__Sobre o exercício__. Prossiga o texto sobre Hobsbawm e sua leitura de Marx a partir da última frase apresentada.

__Trecho selecionado__.
-=-=-=-=-

A lição de método de Marx e o legado de Hobsbawm
Paul Valéry, no início de sua “Introdução ao Método de Leonardo da
Vinci”, disse que “o que fica de um homem é o que nos leva a pensar seu
nome e as obras que fazem desse nome um signo de admiração, de ódio ou
de indiferença”. A obra de Eric Hobsbawm é um signo de admiração e de
lições para o século XXI. Em um de seus últimos trabalhos, reafirmou sua
confiança política e metodológica na obra de Marx: “o liberalismo
econômico e o liberalismo político, sozinhos ou combinados, não
conseguem oferecer uma solução para os problemas do século XX. Mais uma
vez chegou a hora de levar Marx a sério”.
Em um de seus últimos trabalhos publicados no Brasil (Como Mudar o Mundo – Marx e o Marxismo.
Companhia das Letras, 2011), Eric Hobsbawm conta a seguinte história
para falar da força e da atualidade do pensamento de Marx:
“No
Cemitério Highgate estão sepultados dois pensadores do século XIX –
Karl Marx e Herbert Spencer – e, curiosamente, da tumba de um se avista o
outro. Quando ambos eram vivos, Herbert era considerado o Aristóteles
da época, enquanto Karl era um sujeito que morava nas ladeiras mais
baixas de Hampstead à custa do dinheiro do amigo [Engels]. Hoje ninguém
sabe que Spencer está sepultado ali, enquanto peregrinos idosos, vindos
do Japão e da Índia, visitam o túmulo de Karl Marx, e comunistas
exilados iranianos e iraquianos fazem questão de ser enterrados à sua
sombra” (Como Mudar o Mundo – Marx e o Marxismo, p. 14).
Marx
foi um autor que acompanhou a vida e a obra do historiador inglês, que
morreu na manhã desta segunda-feira (1º), aos 95 anos. O livro citado
acima é uma coletânea de textos que Hobsbawm escreveu sobre o assunto
entre 1956 e 2009, “um estudo sobre a evolução e o impacto póstumo do
pensamento de Karl Marx (e de seu amigo inseparável Friedrich Engels)”,
como ele próprio define. Nesta obra, o historiador defende uma tese
central: “Marx é hoje, mais uma vez, e com toda justiça, um pensador
para o século XXI”. Como uma das melhores formas de homenagear alguém
que partiu é manter acesa a memória das obras de uma vida, cabe falar um
pouco sobre essa tese que sintetiza uma parte importante das
preocupações e compromissos desse historiador extraordinário.
Paradoxalmente,
observou Hobsbawm, quem “redescobriu” Marx foram os capitalistas e não
os socialistas. O ano de 1998 foi emblemático neste processo. Neste ano,
comemorou-se o sesquicentenário do Manifesto Comunista. A data
coincidiu, ironicamente, com o início de uma forte turbulência na
economia internacional. Hobsbawm relata que ficou espantado quando, num
almoço mais ou menos na virada do século, George Soros perguntou o que
ele achava de Marx: “Por saber o quanto nossas ideias eram divergentes,
preferi evitar uma discussão e dei uma resposta ambígua. Esse homem,
disse Soros, descobriu uma coisa com relação ao capitalismo, há 150
anos, em que devemos prestar atenção”.

-=-=-=-=-

__Material listado__.
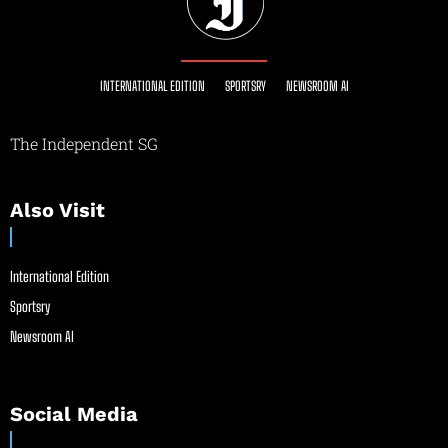
INTERNATIONAL EDITION
SPORTSRY
NEWSROOM AI
The Independent SG
Also Visit
International Edition
Sportsry
Newsroom AI
Social Media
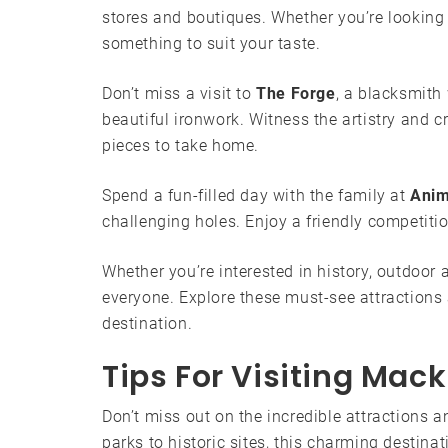
stores and boutiques. Whether you’re looking fo
something to suit your taste.
Don’t miss a visit to
The Forge
, a blacksmith
beautiful ironwork. Witness the artistry and
pieces to take home.
Spend a fun-filled day with the family at
Anim
challenging holes. Enjoy a friendly competiti
Whether you’re interested in history, outdoor
everyone. Explore these must-see attractions
destination.
Tips For Visiting Mack
Don’t miss out on the incredible attractions
parks to historic sites, this charming destin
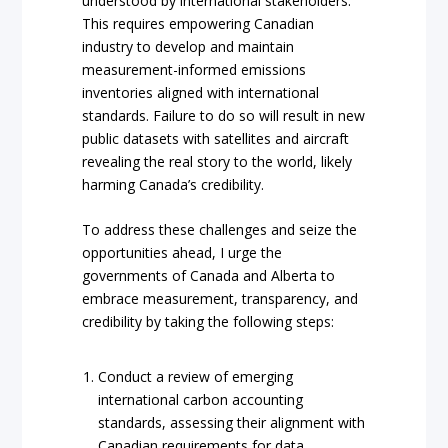
understood by international stakeholders.
This requires empowering Canadian
industry to develop and maintain
measurement-informed emissions
inventories aligned with international
standards. Failure to do so will result in new
public datasets with satellites and aircraft
revealing the real story to the world, likely
harming Canada’s credibility.
To address these challenges and seize the
opportunities ahead, I urge the
governments of Canada and Alberta to
embrace measurement, transparency, and
credibility by taking the following steps:
Conduct a review of emerging
international carbon accounting
standards, assessing their alignment with
Canadian requirements for data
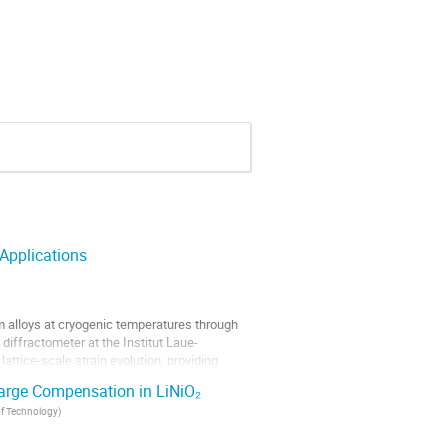
 Applications
m alloys at cryogenic temperatures through
iffractometer at the Institut Laue-
attice-scale strain evolution, providing
harge Compensation in LiNiO₂
 of Technology
)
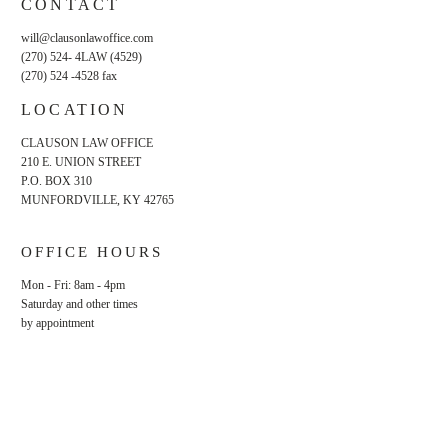
CONTACT
will@clausonlawoffice.com
(270) 524- 4LAW (4529)
(270) 524 -4528
fax
LOCATION
CLAUSON LAW OFFICE
210 E. UNION STREET
P.O. BOX 310
MUNFORDVILLE, KY 42765
OFFICE HOURS
Mon - Fri: 8am - 4pm
​​Saturday and other times
by appointment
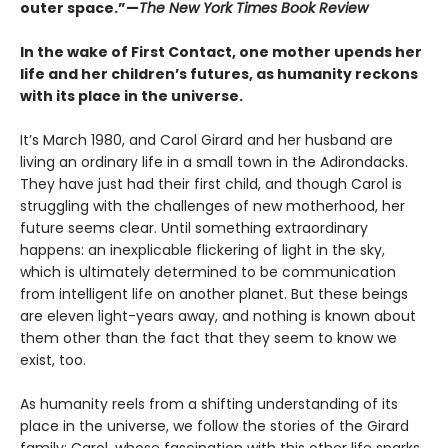
outer space.”—
The New York Times Book Review
In the wake of First Contact, one mother upends her
life and her children’s futures, as humanity reckons
with its place in the universe.
It’s March 1980, and Carol Girard and her husband are
living an ordinary life in a small town in the Adirondacks.
They have just had their first child, and though Carol is
struggling with the challenges of new motherhood, her
future seems clear. Until something extraordinary
happens: an inexplicable flickering of light in the sky,
which is ultimately determined to be communication
from intelligent life on another planet. But these beings
are eleven light-years away, and nothing is known about
them other than the fact that they seem to know we
exist, too.
As humanity reels from a shifting understanding of its
place in the universe, we follow the stories of the Girard
family: Carol, whose fascination with this other life sparks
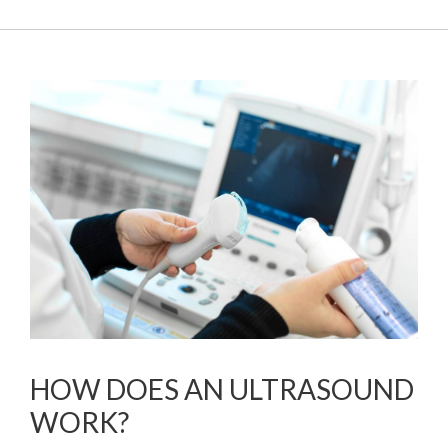
HOW DOES AN ULTRASOUND
WORK?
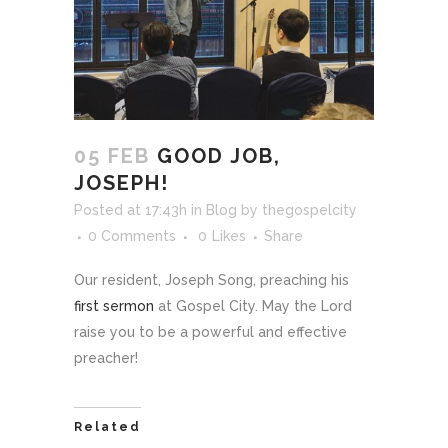
05 FEB
GOOD JOB,
JOSEPH!
Posted at 17:43h
in
Blog
by
thegospelcity
0 Comments
0
Likes
Share
Our resident, Joseph Song, preaching his
first sermon
at Gospel City. May the Lord
raise you to be a powerful and effective
preacher!
Related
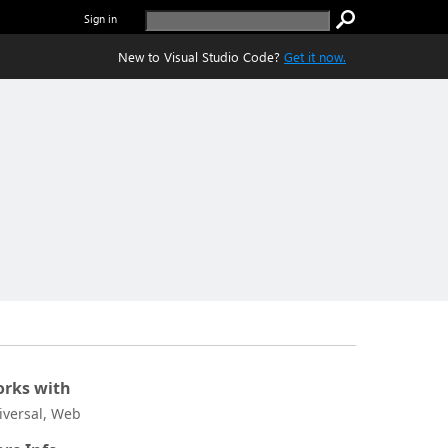
Sign in
New to Visual Studio Code?
Get it now.
rks with
iversal, Web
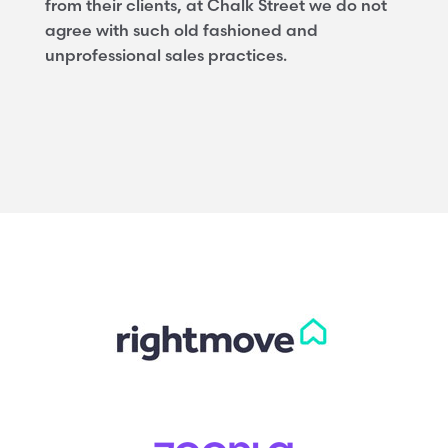
from their clients, at Chalk Street we do not
agree with such old fashioned and
unprofessional sales practices.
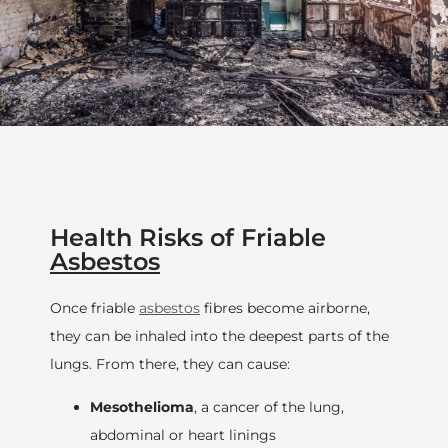
Health Risks of Friable
Asbestos
Once friable
asbestos
fibres become airborne,
they can be inhaled into the deepest parts of the
lungs. From there, they can cause:
Mesothelioma
, a cancer of the lung,
abdominal or heart linings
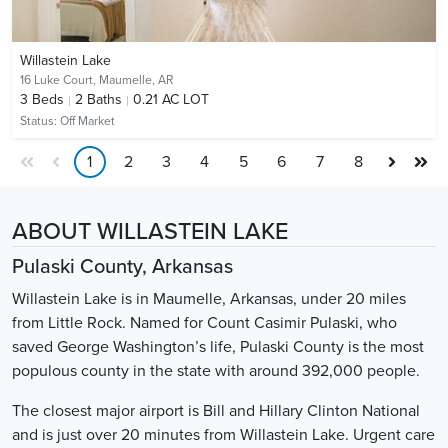
Willastein Lake
16 Luke Court,
Maumelle, AR
3
Beds
2
Baths
0.21 AC LOT
Status:
Off Market
1
2
3
4
5
6
7
8
ABOUT WILLASTEIN LAKE
Pulaski County, Arkansas
Willastein Lake is in Maumelle, Arkansas, under 20 miles
from Little Rock. Named for Count Casimir Pulaski, who
saved George Washington’s life, Pulaski County is the most
populous county in the state with around 392,000 people.
The closest major airport is Bill and Hillary Clinton National
and is just over 20 minutes from Willastein Lake. Urgent care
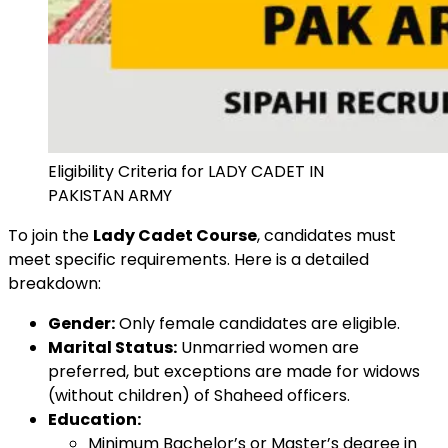
Eligibility Criteria for LADY CADET IN
PAKISTAN ARMY
To join the
Lady Cadet Course
, candidates must
meet specific requirements. Here is a detailed
breakdown:
Gender:
Only female candidates are eligible.
Marital Status:
Unmarried women are
preferred, but exceptions are made for widows
(without children) of Shaheed officers.
Education:
Minimum Bachelor’s or Master’s degree in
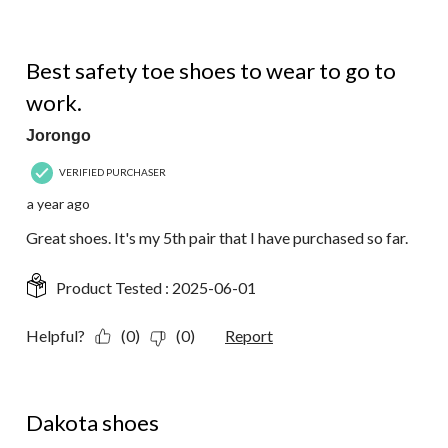
5 out of 5 stars.
Best safety toe shoes to wear to go to
work.
Jorongo
VERIFIED PURCHASER
a year ago
Great shoes. It's my 5th pair that I have purchased so far.
Product Tested :
2025-06-01
Helpful?
(0)
(0)
Report
5 out of 5 stars.
Dakota shoes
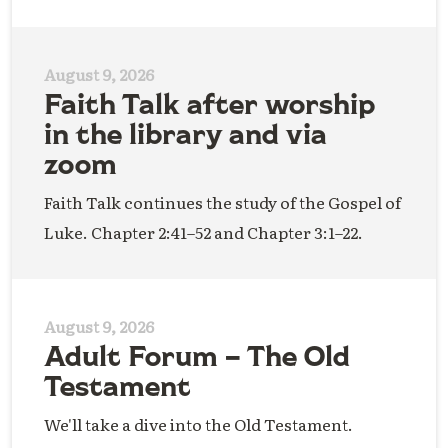
August 9, 2026
Faith Talk after worship
in the library and via
zoom
Faith Talk continues the study of the Gospel of
Luke. Chapter 2:41–52 and Chapter 3:1–22.
August 9, 2026
Adult Forum – The Old
Testament
We'll take a dive into the Old Testament.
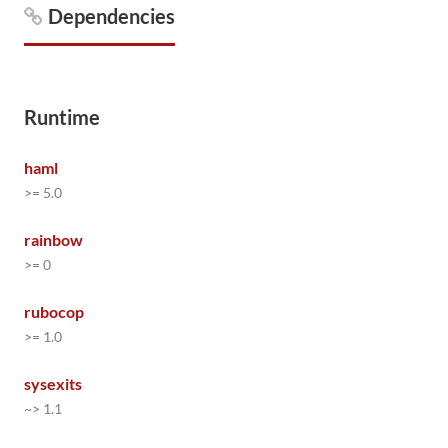
Dependencies
Runtime
haml
>= 5.0
rainbow
>= 0
rubocop
>= 1.0
sysexits
~> 1.1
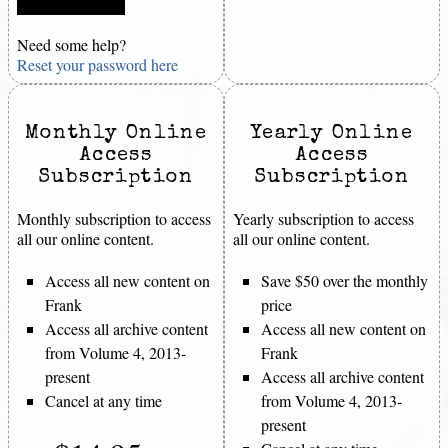
Need some help?
Reset your password here
Monthly Online
Yearly Online
Access
Access
Subscription
Subscription
Monthly subscription to access
Yearly subscription to access
all our online content.
all our online content.
Access all new content on
Save $50 over the monthly
Frank
price
Access all archive content
Access all new content on
from Volume 4, 2013-
Frank
present
Access all archive content
Cancel at any time
from Volume 4, 2013-
present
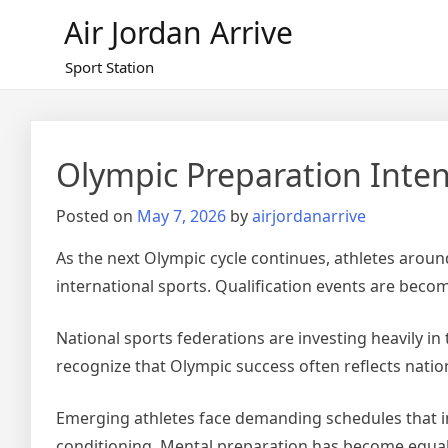
Skip
Air Jordan Arrive
to
content
Sport Station
Olympic Preparation Inten
Posted on
May 7, 2026
by
airjordanarrive
As the next Olympic cycle continues, athletes aroun
international sports. Qualification events are becom
National sports federations are investing heavily i
recognize that Olympic success often reflects nation
Emerging athletes face demanding schedules that incl
conditioning. Mental preparation has become equa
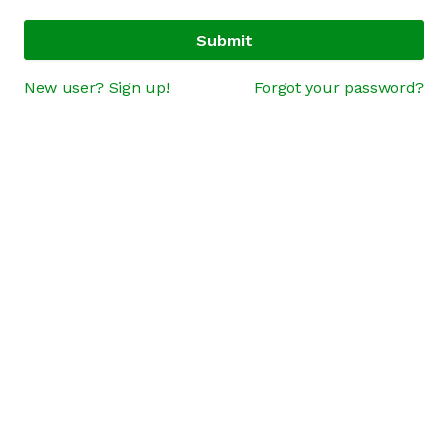
Submit
New user? Sign up!
Forgot your password?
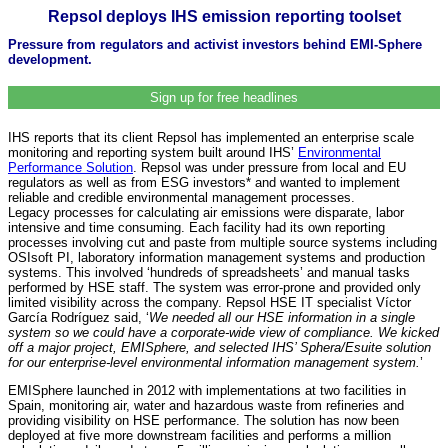
Repsol deploys IHS emission reporting toolset
Pressure from regulators and activist investors behind EMI-Sphere
development.
Sign up for free headlines
IHS reports that its client Repsol has implemented an enterprise scale
monitoring and reporting system built around IHS’
Environmental
Performance Solution
. Repsol was under pressure from local and EU
regulators as well as from ESG investors* and wanted to implement
reliable and credible environmental management processes.
Legacy processes for calculating air emissions were disparate, labor
intensive and time consuming. Each facility had its own reporting
processes involving cut and paste from multiple source systems including
OSIsoft PI, laboratory information management systems and production
systems. This involved ‘hundreds of spreadsheets’ and manual tasks
performed by HSE staff. The system was error-prone and provided only
limited visibility across the company. Repsol HSE IT specialist Víctor
García Rodríguez said, ‘
We needed all our HSE information in a single
system so we could have a corporate-wide view of compliance. We kicked
off a major project, EMISphere, and selected IHS’ Sphera/Esuite solution
for our enterprise-level environmental information management system.
’
EMISphere launched in 2012 with implementations at two facilities in
Spain, monitoring air, water and hazardous waste from refineries and
providing visibility on HSE performance. The solution has now been
deployed at five more downstream facilities and performs a million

-=-=-=-=-

__Resultado da tarefa__.
Alguns depois, em 2008, o
jornal londrino Financial Times estampou em sua manchete: “Capitalismo
em convulsão”. “Não podia mais haver dúvida de que Marx estava de volta
aos refletores. Enquanto o capitalismo mundial estiver passando por sua
mais grave crise desde o começo da década de 1930, será improvável que
Marx saia de cena. Por outro lado, o Marx do século XXI será, com
certeza, bem diferente do Marx do século XX”, advertiu Hobsbwam. Quais
seriam essas diferenças?
O Marx do século XXI
A
resposta a essa pergunta está intimamente ligada ao diagnóstico sobre
quais aspectos da análise de Marx continuam válidos e relevantes. O
historiador inglês destaca dois deles: (i) a análise da dinâmica global
do desenvolvimento econômico capitalista e de sua capacidade de destruir
tudo o que se antepuser a ele; (ii) a análise do mecanismo de
crescimento capitalista, por meio da geração de contradições internas,
levando a crises sucessivas e a uma crescente concentração econômica
numa economia cada vez mais globalizada.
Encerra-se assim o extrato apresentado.